Я проявил верность детищу аббата Лежандра, сочтя своим долгом сменить ушедшего из жизни Моруа, и согласился стать президентом ассоциации вместо того, кто долгие годы исполнял эту должность с безупречной доброжелательностью.

Моя дружба с Эдгаром Фором, ставшим министром народного образования сразу после университетских волнений. 1968 года, позволила мне спасти Всеобщий конкурс, этот бастион элитаризма, от требуемого упразднения.

IX
Философ-сократик

Слишком тяжелая для короткого тела голова, взволнованное лицо, руки подняты на уровень плеч, словно удерживая груз Вселенной, — Амеде Понсо преподавал в некоем философском трансе.

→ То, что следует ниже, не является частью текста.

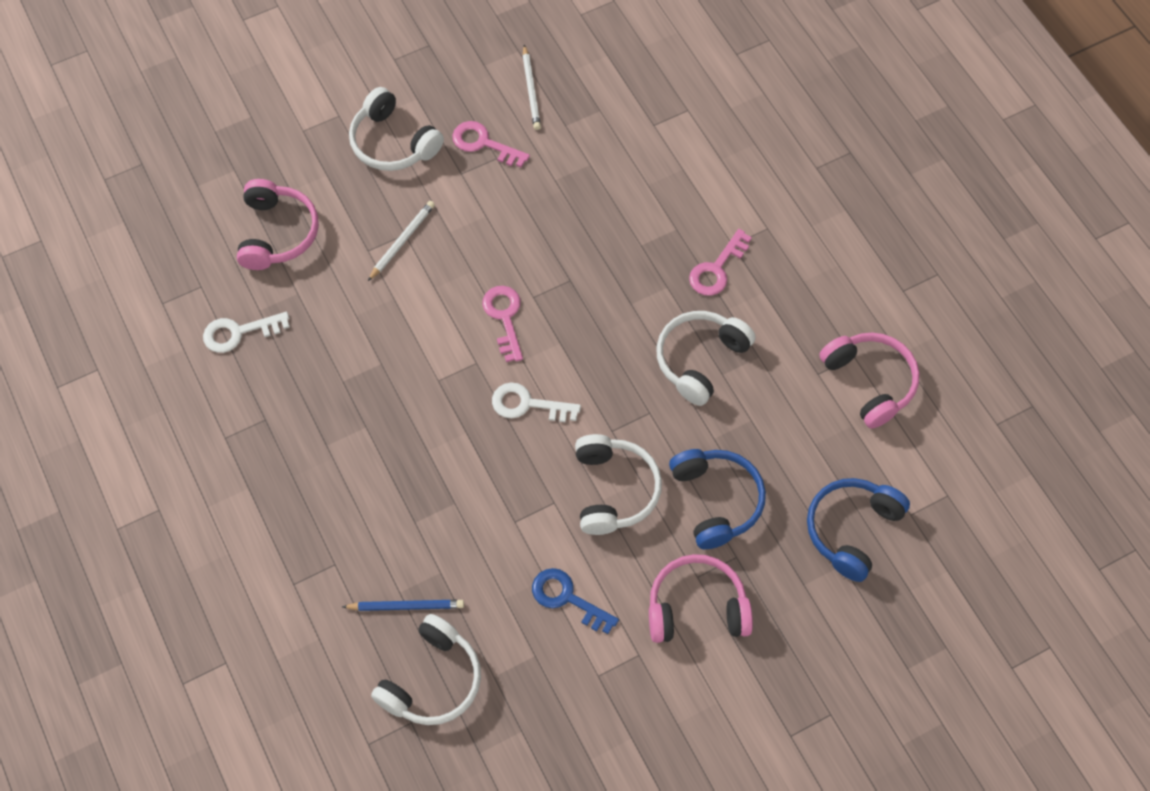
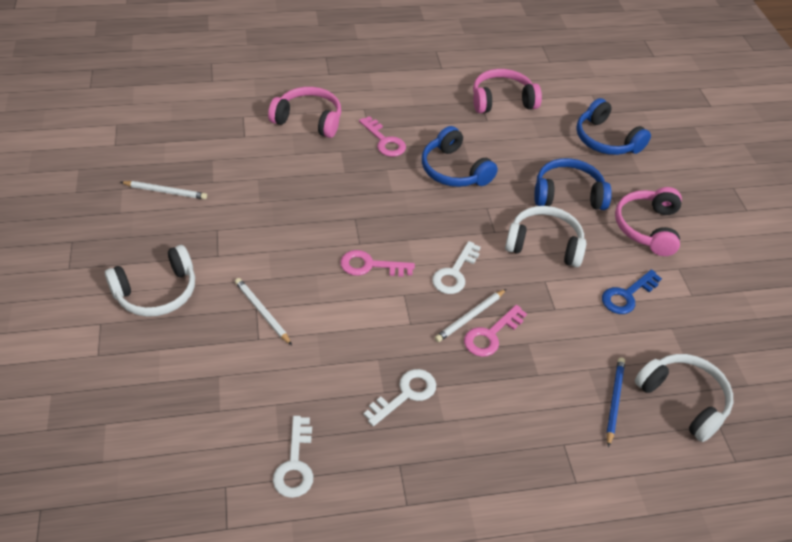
camera: 75 degrees left, 15 degrees down
(277, 233) = (200, 404): pink headphones -> pink headphones (308, 120)
(346, 402) = (406, 394): none -> white key
(469, 436) = (470, 317): none -> white pencil
(483, 143) = (197, 233): pink key -> pink key (490, 335)
(700, 360) = (454, 170): white headphones -> blue headphones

Он был сократиком, хотя и не обладал иронической невозмутимостью самого Сократа. Начало его урока всегда отталкивалось от какого-нибудь обнаруженного в газете события или же от романного персонажа, который мог принадлежать как Бальзаку, так и Сельме Лагерлеф. Затем следовали описания, вопросы, утверждения, повторы, и, по мере того как его мысль набирала высоту, философский транс превращался в священный танец.

Он преподавал в классе Жюля Ланьо, о чем сообщала мраморная табличка на стене. Но это напоминание о былой знаменитости мало его впечатляло: он сетовал, что зимой тут сыро и насквозь продувается сквозняками.